EXERCÍCIOS PROPOSTOS:
A) Transcreva fielmente as linhas da listagem desde a linha que contém "pose: elev=201.8 azim=342.1" até ao fim da listagem, com ambas as extremidades incluídas. Deixe as imagens de fora.
B) Por favor, prossiga a entrevista sobre o desenho no algodão a partir da última frase apresentada.

TEXTO:
****************
O branco do algodão continua a ser o seu espaço criativo de eleição?
Continua, mas agora também tenho o negro da grafite que entra nesse algodão, tenho pigmentos alaranjados ou a hematite, uma pedra moída até ser pó, que pinta e torna o desenho em pedra. Já não é só algodão, agora é pedra. Mas a base, continua a ser o algodão imaculado que recebe tudo, que é poroso, que é receptivo. É um ‘lugar de escuta’. Um lugar para ver e ouvir os outros e, cada vez mais, tem sido a coisa mais determinante para guiar a minha vida e trabalho. Temos de ver e ouvir os outros, deixando que nos afectem, que nos tragam as suas cores, as suas feridas e as suas alegrias. O algodão traz-me tudo isso.
Está presente um grande elemento de memória e de uma imagem da coisa construída. A própria imagem, esse retrato da construção, cria uma camada nova de memória no objecto?
Exactamente. O objectivo é esse. Quem vai ao meu atelier percebe-o muito bem. A minha produção acontece por esse olhar que se faz por camadas e as recolhas são faseadas no tempo. Quando regresso a uma superfície utilizada anteriormente, ela já tem mais histórias para contar. Agora, com o meu próprio uso, somado ao de outras pessoas, que não conheci, que cá estiveram e viveram este espaço antes de mim. Depois, no atelier, coloco essas camadas em cima umas das outras e começo a perceber as relações entre elas, as histórias que constroem quando dialogam. Interessa-me muito essa “interferência”, no melhor sentido da palavra, que nos torna mais ricos. Sentimos que fazemos parte de um território. O algodão continua a ser uma forma de criar um mapa do território à escala da minha vida. À escala real de 1/1. Toco um metro de chão e é esse metro que vai, como desenho, para a minha obra. É como se, de algum modo, sentisse que estou a construir uma cartografia que me acompanha, sempre em escala real. É um mapa que jamais estará completo, mesmo quando eu já cá não estiver. A obra poderá estar incompleta e poderá ser revisitada, remontada com outras camadas e é interessantíssimo pensar que viverá além de mim.
No seu trabalho, vemos não apenas territórios e os seus mapas, mas também bandeiras, como as que, no Verão, levou ao Brasil.
****************
LISTAGEM FORNECIDA:
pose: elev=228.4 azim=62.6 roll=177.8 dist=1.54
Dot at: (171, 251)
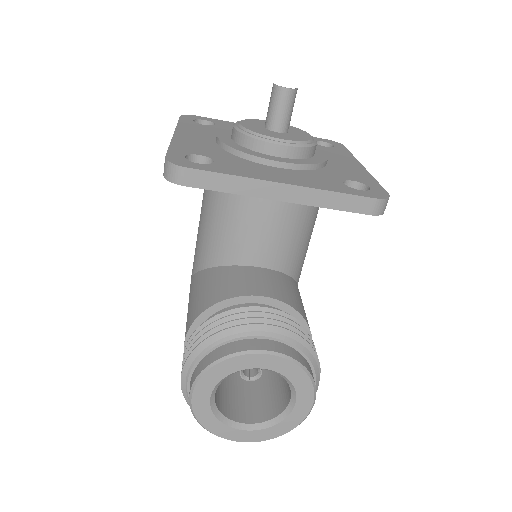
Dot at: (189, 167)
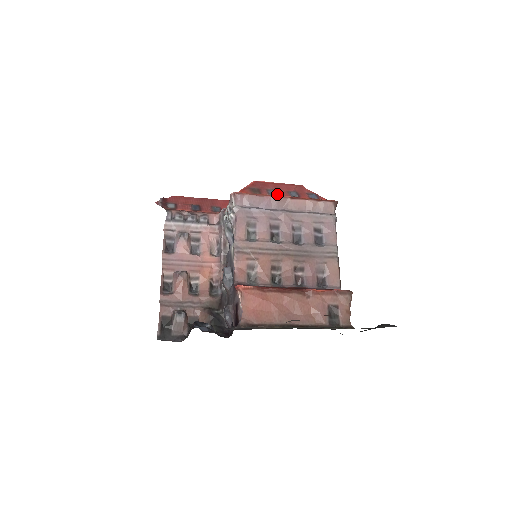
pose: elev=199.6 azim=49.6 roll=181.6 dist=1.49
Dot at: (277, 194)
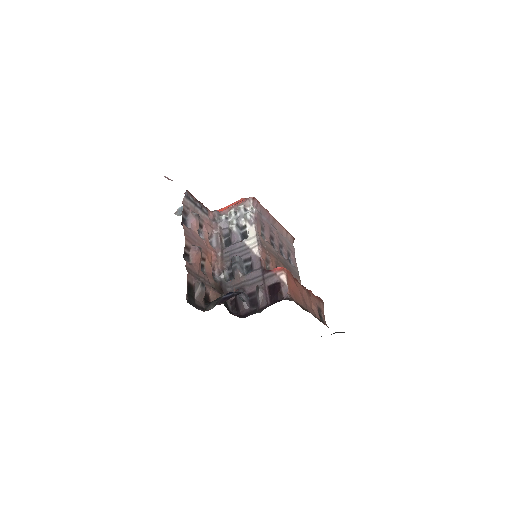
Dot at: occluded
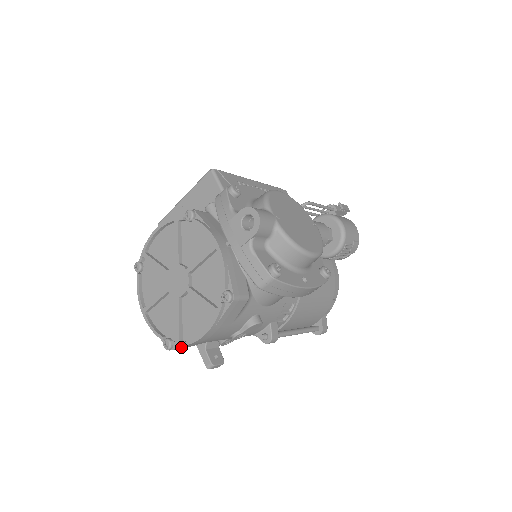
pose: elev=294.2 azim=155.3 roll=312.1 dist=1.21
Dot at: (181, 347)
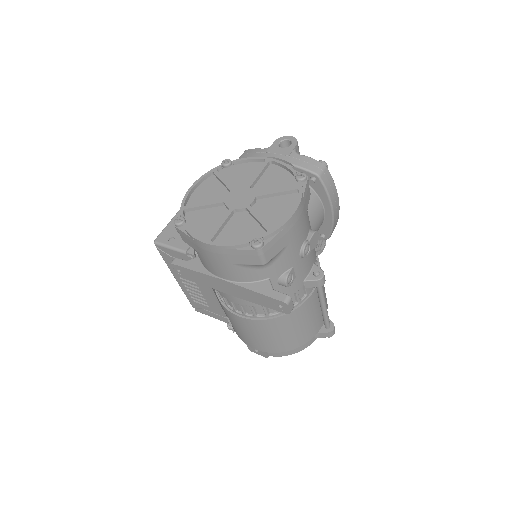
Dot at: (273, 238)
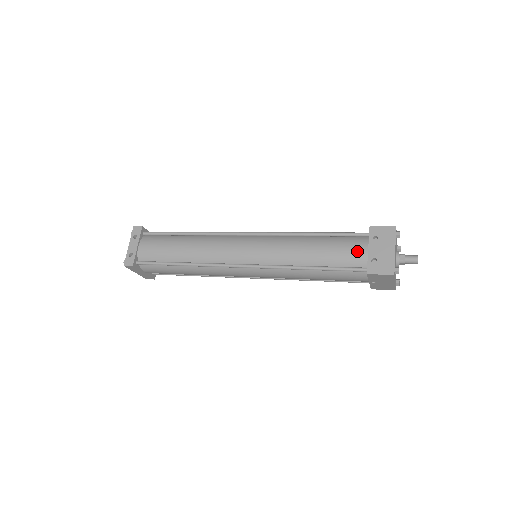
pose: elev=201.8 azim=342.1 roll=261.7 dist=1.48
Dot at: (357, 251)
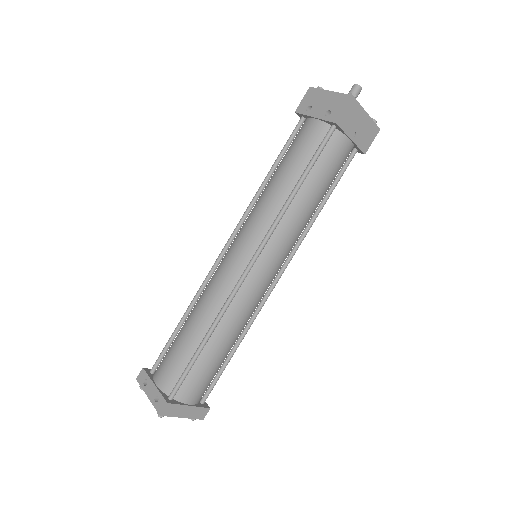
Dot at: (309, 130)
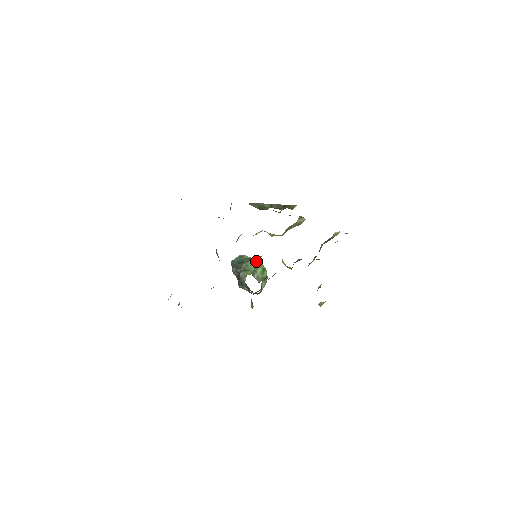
****************
RESPOSTAS:
A)
pose: elev=201.8 azim=342.1 roll=261.7 dist=1.48
Dot at: (357, 251)
Dot at: (309, 130)

B)
Em Setembro, na comemoração dos 200 anos da independência, no contexto do Grito do Ipiranga, a curadora que trabalhava no consulado de Portugal em São Paulo, no Brasil, tinha- -me proposto um diálogo com uma artista brasileira. Foi a junção das duas mulheres e dos dois olhares femininos sobre a ideia quase maternal de território, que intitulámos “Sábado”, pois o 7 de Setembro de 1822, foi nesse dia da semana. É uma referência a um outro tempo, que não correspondia ao do ano de 2022, e procurava perceber, todos estes anos, como sobrevivemos e nos relacionamos, pacificamente ou não, com o facto de, lá, sermos referenciados como “invasores” e “colonialistas”. Para os brasileiros, o colonialismo está muito inflamado, e o que lhes levei foi um projecto, cujo cerne eram três bandeiras feitas à escala. Na métrica, vi qual era a relação da proporção dos elementos e fiz a bandeira de Portugal, a do Brasil e a soma de ambas. Foi feita uma dupla costura para marcar o desenho a branco, com o escudo e com o círculo e todos os espaços determinantes. Fiz as três bandeiras a branco e depois usei o chão do meu atelier em Leiria – sou natural de Leiria e escolhi manter-me a viver aqui e esta questão autobiográfica estará sempre no meu trabalho -, para recolher essa ideia de território, em algodão misturado com argila em pó, para aludir às primeiras construções em taipa, que levámos para o Brasil. A exposição e a mensagem de bandeiras brancas foram muito bem recebidas e entendidas, com toda a ideia de pacificar em vez de acentuar as diferenças olhando para aquilo que nos une.
Onde poderemos ver novos trabalhos seus, entretanto?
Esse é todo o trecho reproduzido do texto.